Michigan BRANCH COUNTY
A. W. Barber represented the Estey organs.
William J. Hess made a fine showing, with three teams, of his Centennial spring bed, as compared with the old time bed.
Hawley & Runyon exhibited their steam threshing machine.
Then came citizens in carriages; altogether making a procession over one mile in length.
The line of march was as advertised in the Herald, and the thousands who witnessed the passing panoramic view of the days of 1833 and 1883, pronounced it the finest display ever seen in southern Michigan.
At 1: 30 P. M., there were gathered at the School Park a dense crowd, stretching away on the streets that center at that point, variously estimated at from 1, 000 to 3, 000 people. A platform 36x12 had been built against the school building and upon it were the various officers of the day, the choir, members of the press from home and abroad, distinguished guests, and many pioneers living in this and adjoining counties.
The exercises were opened by music by the band and singing.
Prayer by Rev. Isaac Bennett, one of the pioneers of Methodism in Michigan.
Another piece by the band.
The president then called upon M. D. Campbell. Esq., to read the following letter:
Compton; Los Angeles Co., California. ) September 23, 1883. ) B. F. Wheat, President of Semi-Centennial Celebration, Quincy, Mich.
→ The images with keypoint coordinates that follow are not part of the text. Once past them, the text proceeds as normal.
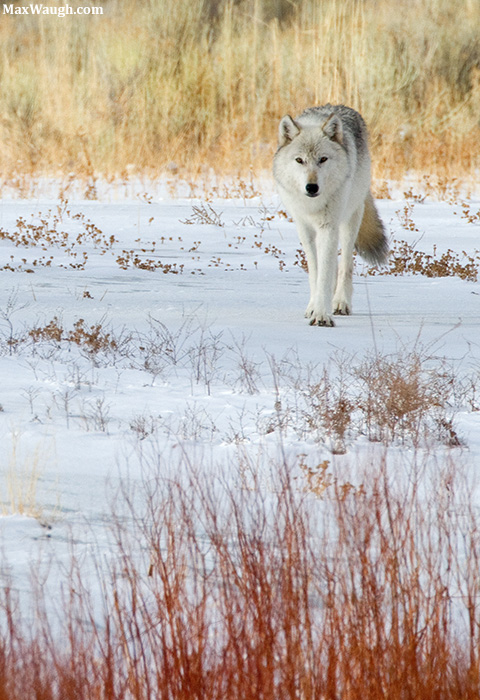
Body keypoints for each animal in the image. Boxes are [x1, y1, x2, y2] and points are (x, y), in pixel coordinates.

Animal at [273, 104, 388, 326]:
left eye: (323, 159)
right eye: (299, 160)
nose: (311, 187)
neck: (313, 204)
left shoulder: (329, 226)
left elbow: (325, 275)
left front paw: (321, 315)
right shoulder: (305, 229)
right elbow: (316, 272)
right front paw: (313, 308)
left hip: (349, 222)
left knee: (345, 266)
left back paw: (341, 302)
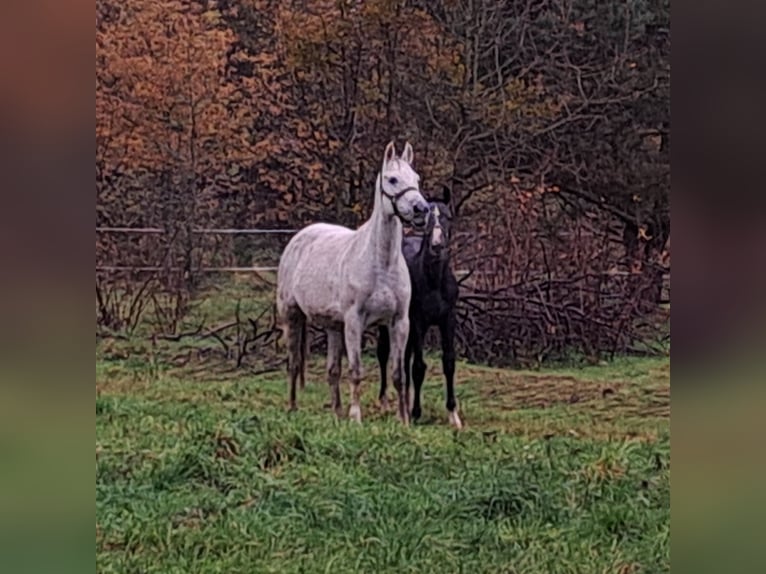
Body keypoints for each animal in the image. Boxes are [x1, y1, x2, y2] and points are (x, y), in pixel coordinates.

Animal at [276, 141, 429, 424]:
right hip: (292, 315)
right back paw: (292, 407)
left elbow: (398, 375)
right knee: (294, 363)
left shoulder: (399, 322)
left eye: (416, 179)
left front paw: (403, 420)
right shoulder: (355, 321)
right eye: (392, 179)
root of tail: (299, 238)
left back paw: (337, 412)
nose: (420, 210)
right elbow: (356, 371)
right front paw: (356, 417)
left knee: (332, 370)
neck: (381, 264)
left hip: (334, 327)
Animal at [376, 187, 462, 428]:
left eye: (448, 216)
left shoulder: (448, 320)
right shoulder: (418, 322)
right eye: (426, 219)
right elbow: (418, 368)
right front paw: (415, 413)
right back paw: (387, 403)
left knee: (403, 359)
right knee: (385, 354)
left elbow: (448, 362)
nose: (437, 246)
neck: (433, 281)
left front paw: (453, 415)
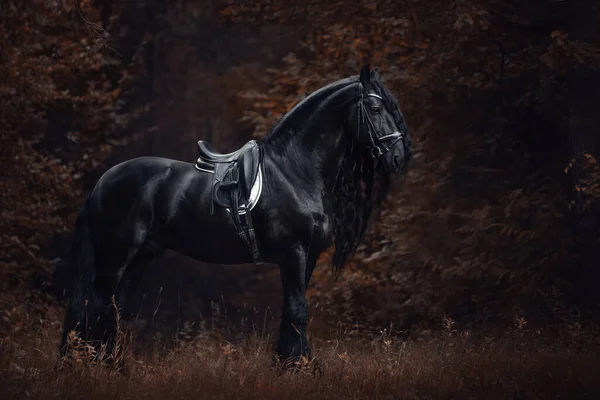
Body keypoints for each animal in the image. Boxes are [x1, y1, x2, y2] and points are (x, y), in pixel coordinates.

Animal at [61, 65, 412, 362]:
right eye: (376, 109)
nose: (399, 156)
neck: (295, 170)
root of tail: (102, 182)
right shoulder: (294, 252)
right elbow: (298, 310)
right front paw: (300, 366)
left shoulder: (307, 256)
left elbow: (291, 310)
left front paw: (288, 362)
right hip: (115, 258)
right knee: (97, 307)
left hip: (139, 258)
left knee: (114, 309)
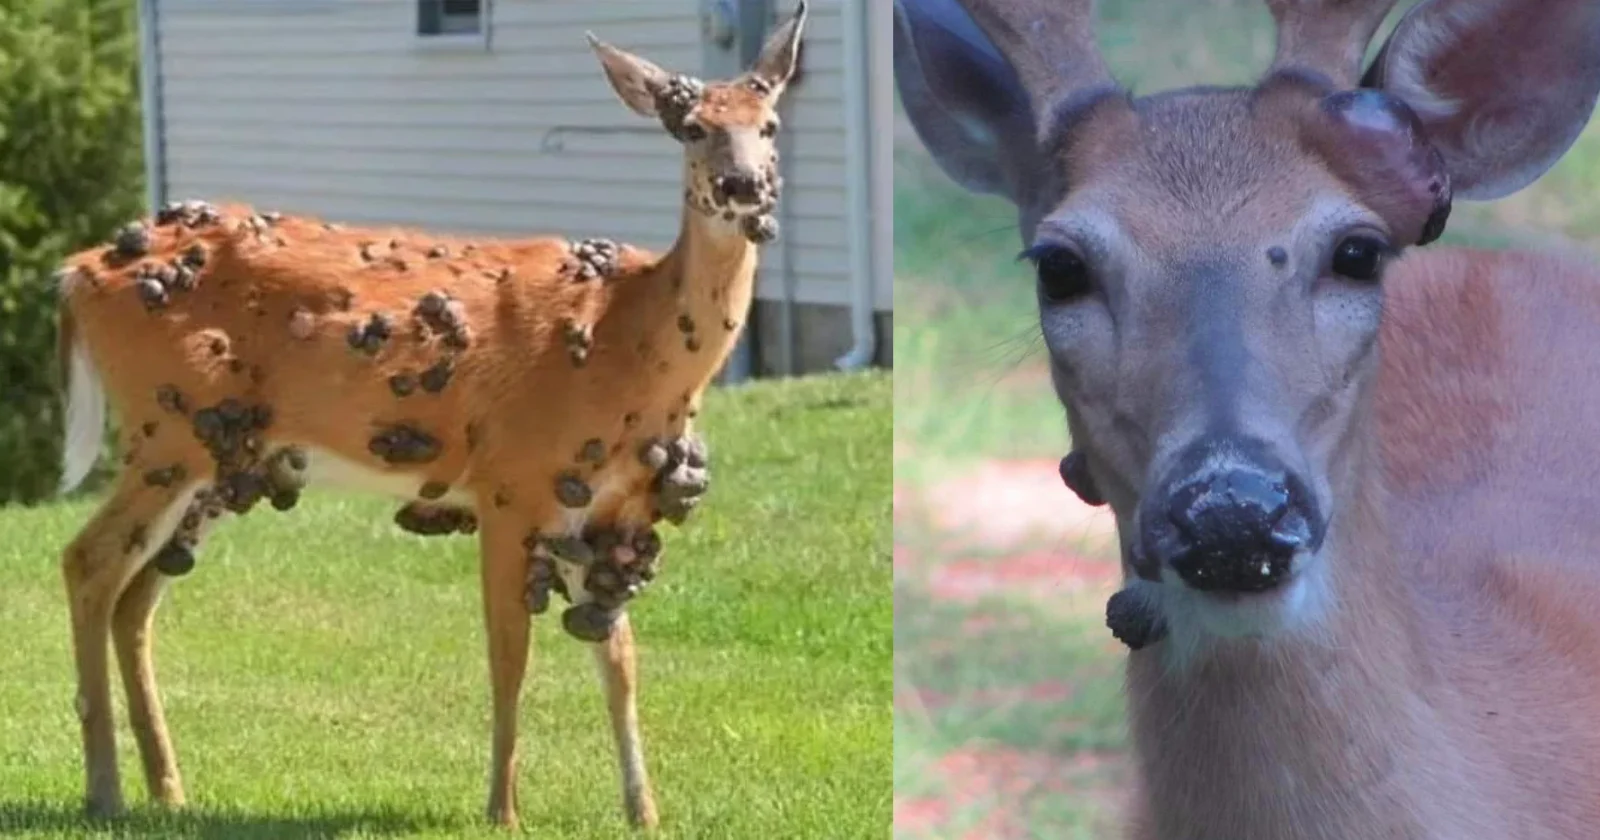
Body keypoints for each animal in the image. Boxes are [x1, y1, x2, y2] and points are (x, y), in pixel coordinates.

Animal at [51, 3, 806, 830]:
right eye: (693, 127)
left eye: (769, 123)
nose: (743, 184)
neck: (627, 340)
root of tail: (76, 272)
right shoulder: (512, 484)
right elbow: (509, 655)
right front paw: (503, 811)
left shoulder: (608, 508)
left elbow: (620, 661)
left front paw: (645, 814)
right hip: (167, 430)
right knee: (88, 561)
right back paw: (102, 788)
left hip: (224, 456)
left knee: (136, 597)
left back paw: (168, 790)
Dear Sir: —Perhaps it may be vanity, or egotism, that prompts me to write you on the occasion of this celebration. Very well, let it pass as such. There certainly can be no crime in a truant son desiring the remembrance of loved ones, and feeling that there are still warm hearts and hands for him among the old friends at the old home: My life has been so identified with Quincy, its history almost seems my own.